[Keypoint correspondence data]
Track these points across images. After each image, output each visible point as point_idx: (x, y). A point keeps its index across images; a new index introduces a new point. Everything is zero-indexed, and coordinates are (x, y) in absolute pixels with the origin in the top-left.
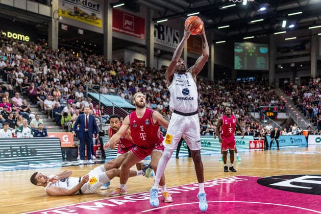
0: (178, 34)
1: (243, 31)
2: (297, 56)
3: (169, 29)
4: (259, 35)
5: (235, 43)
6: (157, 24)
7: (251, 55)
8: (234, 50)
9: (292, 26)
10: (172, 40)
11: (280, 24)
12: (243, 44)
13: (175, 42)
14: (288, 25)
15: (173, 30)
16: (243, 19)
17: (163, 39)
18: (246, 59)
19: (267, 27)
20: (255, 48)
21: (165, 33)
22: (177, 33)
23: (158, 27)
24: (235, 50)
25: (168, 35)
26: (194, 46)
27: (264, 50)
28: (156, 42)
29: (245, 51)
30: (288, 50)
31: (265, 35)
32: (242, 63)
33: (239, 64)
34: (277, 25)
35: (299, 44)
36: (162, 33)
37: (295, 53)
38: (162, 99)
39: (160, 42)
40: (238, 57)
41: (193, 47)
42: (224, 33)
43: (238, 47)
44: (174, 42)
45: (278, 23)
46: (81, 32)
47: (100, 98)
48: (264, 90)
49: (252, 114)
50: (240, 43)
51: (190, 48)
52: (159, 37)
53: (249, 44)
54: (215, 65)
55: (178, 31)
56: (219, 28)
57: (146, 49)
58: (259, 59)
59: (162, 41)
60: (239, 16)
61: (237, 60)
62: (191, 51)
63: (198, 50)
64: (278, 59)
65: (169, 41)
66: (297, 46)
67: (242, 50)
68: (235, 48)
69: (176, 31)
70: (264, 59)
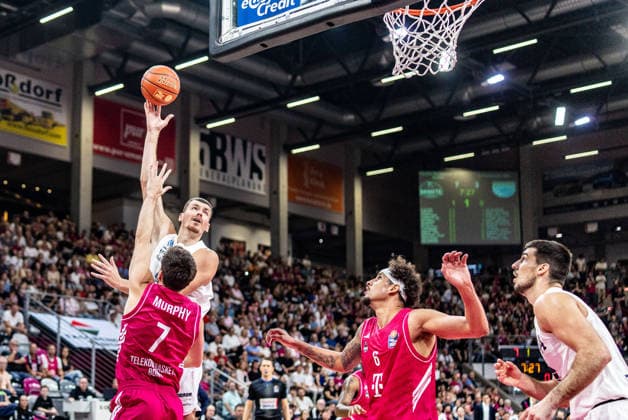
0: (264, 154)
1: (442, 140)
2: (601, 203)
3: (239, 142)
4: (488, 147)
5: (422, 174)
6: (208, 132)
7: (467, 202)
8: (418, 192)
9: (583, 121)
10: (246, 171)
11: (546, 118)
12: (442, 175)
13: (255, 175)
14: (570, 118)
15: (249, 144)
16: (440, 108)
17: (224, 169)
18: (452, 214)
19: (510, 126)
20: (477, 185)
21: (228, 154)
22: (260, 153)
23: (209, 138)
24: (422, 192)
25: (237, 159)
26: (306, 184)
27: (503, 189)
28: (204, 178)
29: (450, 192)
30: (576, 185)
31: (506, 149)
32: (442, 225)
33: (435, 229)
34: (539, 119)
35: (606, 169)
36: (221, 153)
37: (598, 194)
38: (221, 327)
39: (215, 177)
40: (430, 210)
41: (304, 188)
42: (389, 148)
43: (430, 183)
44: (251, 177)
45: (540, 116)
46: (15, 159)
47: (59, 326)
48: (509, 300)
49: (477, 368)
50: (435, 173)
51: (294, 190)
52: (213, 166)
53: (460, 176)
54: (365, 233)
55: (263, 148)
56: (375, 134)
57: (179, 197)
58: (489, 213)
59: (222, 174)
60: (430, 102)
61: (427, 218)
62: (299, 198)
63: (317, 196)
64: (547, 211)
65: (239, 174)
66: (600, 175)
67: (440, 192)
68: (421, 186)
69: (257, 147)
70: (507, 213)
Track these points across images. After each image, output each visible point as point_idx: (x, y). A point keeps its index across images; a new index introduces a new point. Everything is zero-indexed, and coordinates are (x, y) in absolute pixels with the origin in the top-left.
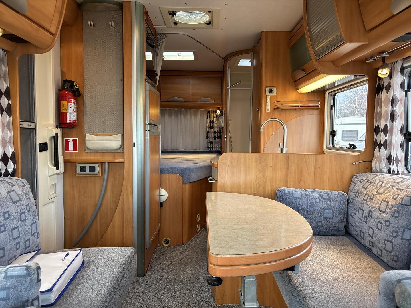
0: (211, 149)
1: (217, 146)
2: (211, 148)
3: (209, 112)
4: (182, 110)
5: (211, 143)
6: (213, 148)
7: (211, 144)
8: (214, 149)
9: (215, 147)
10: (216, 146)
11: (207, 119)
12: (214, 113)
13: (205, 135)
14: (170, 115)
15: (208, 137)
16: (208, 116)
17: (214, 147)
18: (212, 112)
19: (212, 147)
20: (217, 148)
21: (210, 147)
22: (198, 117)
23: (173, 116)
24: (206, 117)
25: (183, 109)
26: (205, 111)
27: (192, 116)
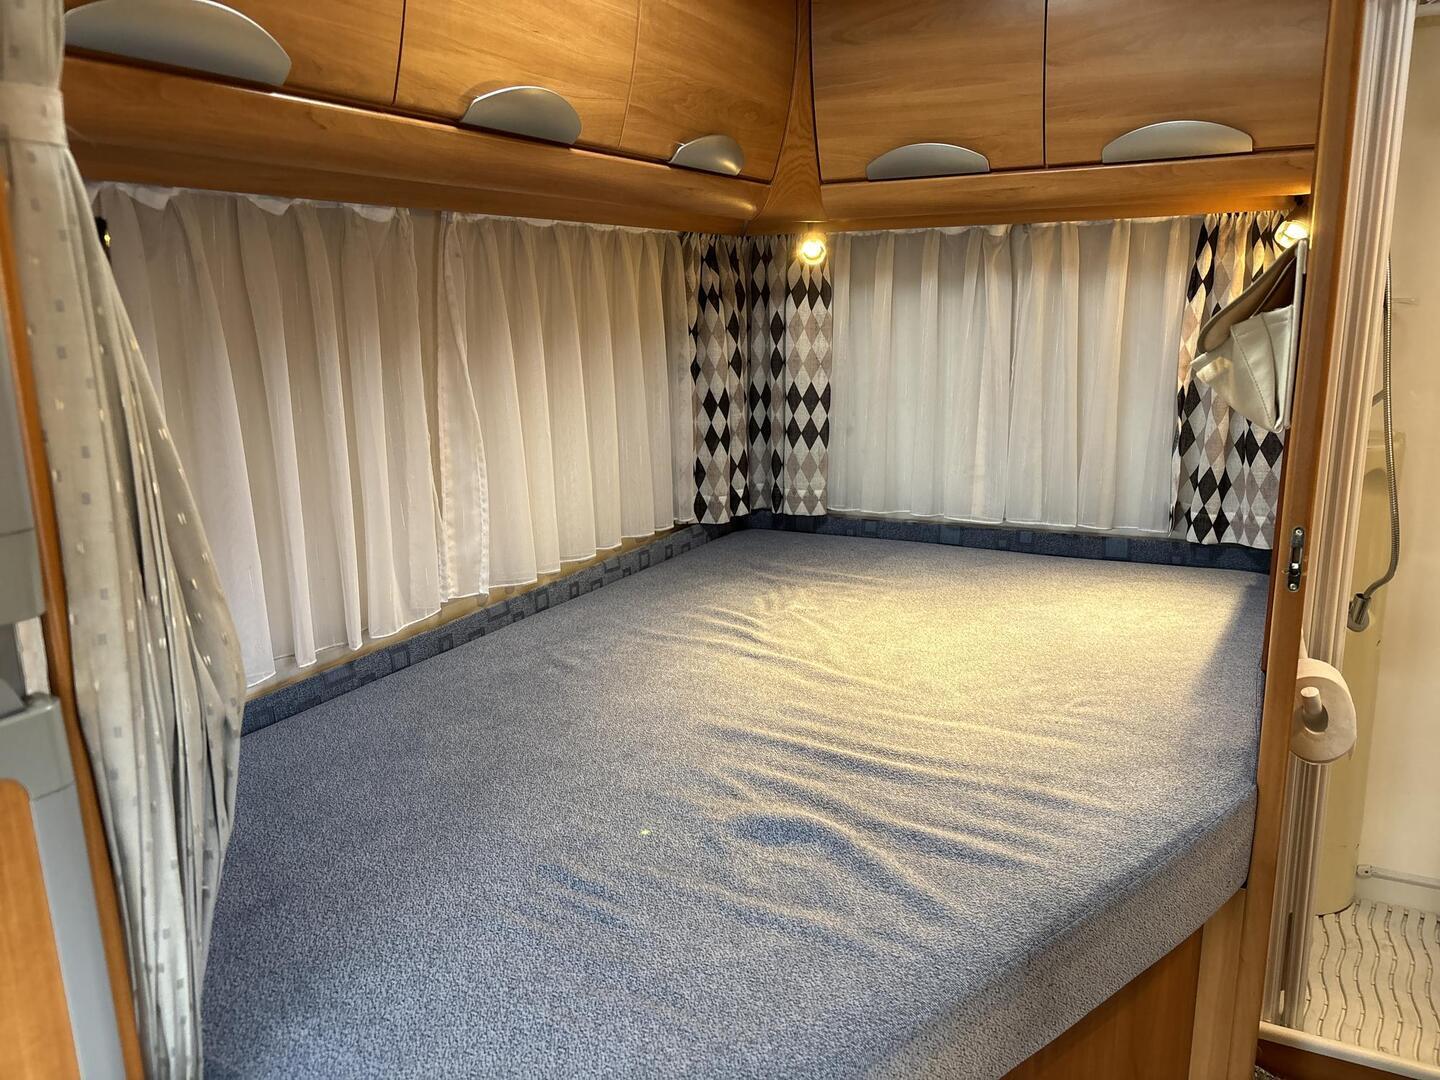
0: (1201, 534)
1: (1261, 520)
2: (1201, 524)
3: (1206, 238)
4: (991, 238)
5: (1209, 485)
6: (1221, 524)
7: (1205, 498)
8: (1229, 531)
9: (1240, 516)
10: (1251, 518)
11: (1192, 292)
12: (1252, 243)
13: (1168, 422)
14: (907, 276)
15: (1185, 440)
16: (1195, 273)
17: (1230, 516)
18: (1232, 239)
19: (1213, 517)
20: (1253, 529)
21: (1194, 515)
22: (1117, 280)
23: (930, 285)
24: (1177, 281)
25: (1000, 230)
26: (1175, 234)
27: (1070, 281)
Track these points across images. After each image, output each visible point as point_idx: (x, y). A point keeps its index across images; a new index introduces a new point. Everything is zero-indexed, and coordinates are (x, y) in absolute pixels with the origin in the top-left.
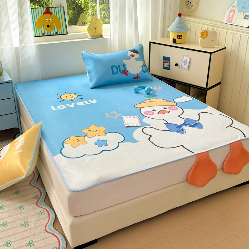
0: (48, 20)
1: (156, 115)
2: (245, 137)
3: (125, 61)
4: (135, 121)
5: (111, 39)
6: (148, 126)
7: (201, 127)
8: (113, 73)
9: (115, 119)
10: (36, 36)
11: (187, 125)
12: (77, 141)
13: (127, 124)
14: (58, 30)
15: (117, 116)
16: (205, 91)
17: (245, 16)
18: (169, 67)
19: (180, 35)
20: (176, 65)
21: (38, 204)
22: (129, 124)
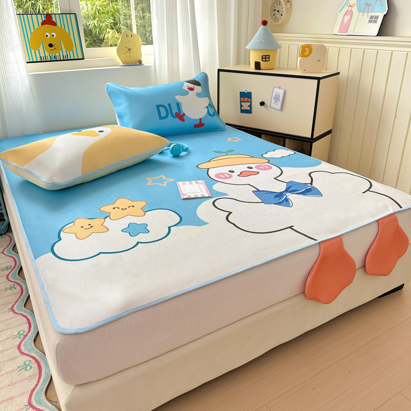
0: (50, 35)
1: (235, 179)
2: (401, 207)
3: (179, 98)
4: (200, 188)
5: (155, 66)
6: (223, 196)
7: (318, 193)
8: (161, 118)
9: (164, 187)
10: (31, 61)
11: (292, 192)
12: (89, 226)
13: (186, 195)
14: (68, 52)
15: (168, 183)
16: (310, 144)
17: (372, 17)
18: (249, 109)
19: (266, 56)
20: (262, 104)
21: (22, 348)
22: (188, 195)
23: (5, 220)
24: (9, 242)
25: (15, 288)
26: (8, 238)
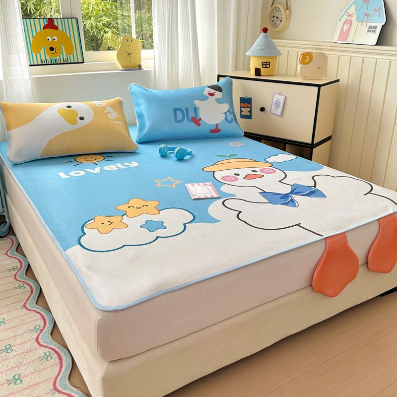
0: (52, 38)
1: (241, 181)
5: (155, 71)
6: (232, 197)
7: (322, 195)
9: (173, 188)
10: (32, 64)
11: (297, 193)
12: (109, 223)
13: (196, 195)
14: (68, 56)
15: (176, 184)
16: (310, 149)
17: (370, 27)
18: (249, 114)
19: (266, 63)
20: (262, 109)
21: (40, 341)
22: (198, 195)
23: (6, 222)
24: (11, 244)
25: (25, 288)
26: (9, 241)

EXERCISE BRIEF: Repeat the entries exactly. Any picture is to be left out.

SOLUTION TO THIS PROBLEM:
Track these points across images. After each image, output each visible point as point_idx: (x, y). A point keeps its index across images; a new index introduces a new point. Everything is zero-indexed, and coordinates are (x, y) in absolute pixels with the origin in the top-left.
0: (178, 34)
1: (243, 31)
2: (297, 56)
3: (169, 29)
4: (259, 35)
5: (235, 43)
6: (157, 24)
7: (251, 55)
8: (234, 50)
9: (292, 26)
10: (172, 40)
11: (280, 24)
12: (243, 44)
13: (175, 42)
14: (288, 25)
15: (173, 30)
16: (243, 19)
17: (163, 39)
18: (246, 59)
19: (267, 27)
20: (255, 48)
21: (165, 33)
22: (177, 33)
23: (158, 27)
24: (235, 50)
25: (168, 35)
26: (194, 46)
27: (264, 50)
28: (156, 42)
29: (245, 51)
30: (288, 50)
31: (265, 35)
32: (242, 63)
33: (239, 64)
34: (277, 25)
35: (299, 44)
36: (162, 33)
37: (295, 53)
38: (162, 99)
39: (160, 42)
40: (238, 57)
41: (193, 47)
42: (224, 33)
43: (238, 47)
44: (174, 42)
45: (278, 23)
46: (81, 32)
47: (100, 98)
48: (264, 90)
49: (252, 114)
50: (240, 43)
51: (190, 48)
52: (159, 37)
53: (249, 44)
54: (215, 65)
55: (178, 31)
56: (219, 28)
57: (146, 49)
58: (259, 59)
59: (162, 41)
60: (239, 16)
61: (237, 60)
62: (191, 51)
63: (198, 50)
64: (278, 59)
65: (169, 41)
66: (297, 46)
67: (242, 50)
68: (235, 48)
69: (176, 31)
70: (264, 59)
0: (264, 154)
1: (442, 140)
2: (601, 203)
3: (239, 142)
4: (488, 147)
5: (422, 174)
6: (208, 132)
7: (467, 202)
8: (418, 192)
9: (583, 121)
10: (246, 171)
11: (546, 118)
12: (442, 175)
13: (255, 175)
14: (570, 118)
15: (249, 144)
16: (440, 108)
17: (224, 169)
18: (452, 214)
19: (510, 126)
20: (477, 185)
21: (228, 154)
22: (260, 153)
23: (209, 138)
24: (422, 192)
25: (237, 159)
26: (306, 184)
27: (503, 189)
28: (204, 178)
29: (450, 192)
30: (576, 185)
31: (506, 149)
32: (442, 225)
33: (435, 229)
34: (539, 119)
35: (606, 169)
36: (221, 153)
37: (598, 194)
38: (221, 327)
39: (215, 177)
40: (430, 210)
41: (304, 188)
42: (389, 148)
43: (430, 183)
44: (251, 177)
45: (540, 116)
46: (15, 159)
47: (59, 326)
48: (509, 300)
49: (477, 368)
50: (435, 173)
51: (294, 190)
52: (213, 166)
53: (460, 176)
54: (365, 233)
55: (263, 148)
56: (375, 134)
57: (179, 197)
58: (489, 213)
59: (222, 174)
60: (430, 102)
61: (427, 218)
62: (299, 198)
63: (317, 196)
64: (547, 211)
65: (239, 174)
66: (600, 175)
67: (440, 192)
68: (421, 186)
69: (257, 147)
70: (507, 213)
Track these points across images. After each image, output each visible point as point_idx: (x, y). A point keeps its index across images; a new index introduces a new point. Everything is zero-indexed, and coordinates are (x, y) in absolute pixels with the origin in the top-left.
0: (211, 149)
1: (217, 146)
2: (211, 148)
3: (209, 112)
4: (182, 110)
5: (211, 143)
6: (213, 148)
7: (211, 144)
8: (214, 149)
9: (215, 147)
10: (216, 146)
11: (207, 119)
12: (214, 113)
13: (205, 135)
14: (170, 115)
15: (208, 137)
16: (208, 116)
17: (214, 147)
18: (212, 112)
19: (212, 147)
20: (217, 148)
21: (210, 147)
22: (198, 117)
23: (173, 116)
24: (206, 117)
25: (183, 109)
26: (205, 111)
27: (192, 116)
0: (1201, 534)
1: (1261, 520)
2: (1201, 524)
3: (1206, 238)
4: (991, 238)
5: (1209, 485)
6: (1221, 524)
7: (1205, 498)
8: (1229, 531)
9: (1240, 516)
10: (1251, 518)
11: (1192, 292)
12: (1252, 243)
13: (1168, 422)
14: (907, 276)
15: (1185, 440)
16: (1195, 273)
17: (1230, 516)
18: (1232, 239)
19: (1213, 517)
20: (1253, 529)
21: (1194, 515)
22: (1117, 280)
23: (930, 285)
24: (1177, 281)
25: (1000, 230)
26: (1175, 234)
27: (1070, 281)
Track these points across images. After each image, output each visible point as point_idx: (x, y). A point keeps its index across images; a new index introduces a new point. Everything is zero-indexed, and coordinates are (x, y) in absolute pixels with the origin in the top-left.
0: (48, 20)
1: (156, 115)
2: (245, 137)
3: (125, 61)
4: (135, 121)
5: (111, 39)
6: (148, 126)
7: (201, 127)
8: (113, 73)
9: (115, 119)
10: (36, 36)
11: (187, 125)
12: (77, 141)
13: (127, 124)
14: (58, 30)
15: (117, 116)
16: (205, 91)
17: (245, 16)
18: (169, 67)
19: (180, 35)
20: (176, 65)
21: (38, 204)
22: (129, 124)
0: (50, 35)
1: (235, 179)
2: (401, 207)
3: (179, 98)
4: (200, 188)
5: (155, 66)
6: (223, 196)
7: (318, 193)
8: (161, 118)
9: (164, 187)
10: (31, 61)
11: (292, 192)
12: (89, 226)
13: (186, 195)
14: (68, 52)
15: (168, 183)
16: (310, 144)
17: (372, 17)
18: (249, 109)
19: (266, 56)
20: (262, 104)
21: (22, 348)
22: (188, 195)
23: (5, 220)
24: (9, 242)
25: (15, 288)
26: (8, 238)
0: (52, 38)
1: (241, 181)
5: (155, 71)
6: (232, 197)
7: (322, 195)
9: (173, 188)
10: (32, 64)
11: (297, 193)
12: (109, 223)
13: (196, 195)
14: (68, 56)
15: (176, 184)
16: (310, 149)
17: (370, 27)
18: (249, 114)
19: (266, 63)
20: (262, 109)
21: (40, 341)
22: (198, 195)
23: (6, 222)
24: (11, 244)
25: (25, 288)
26: (9, 241)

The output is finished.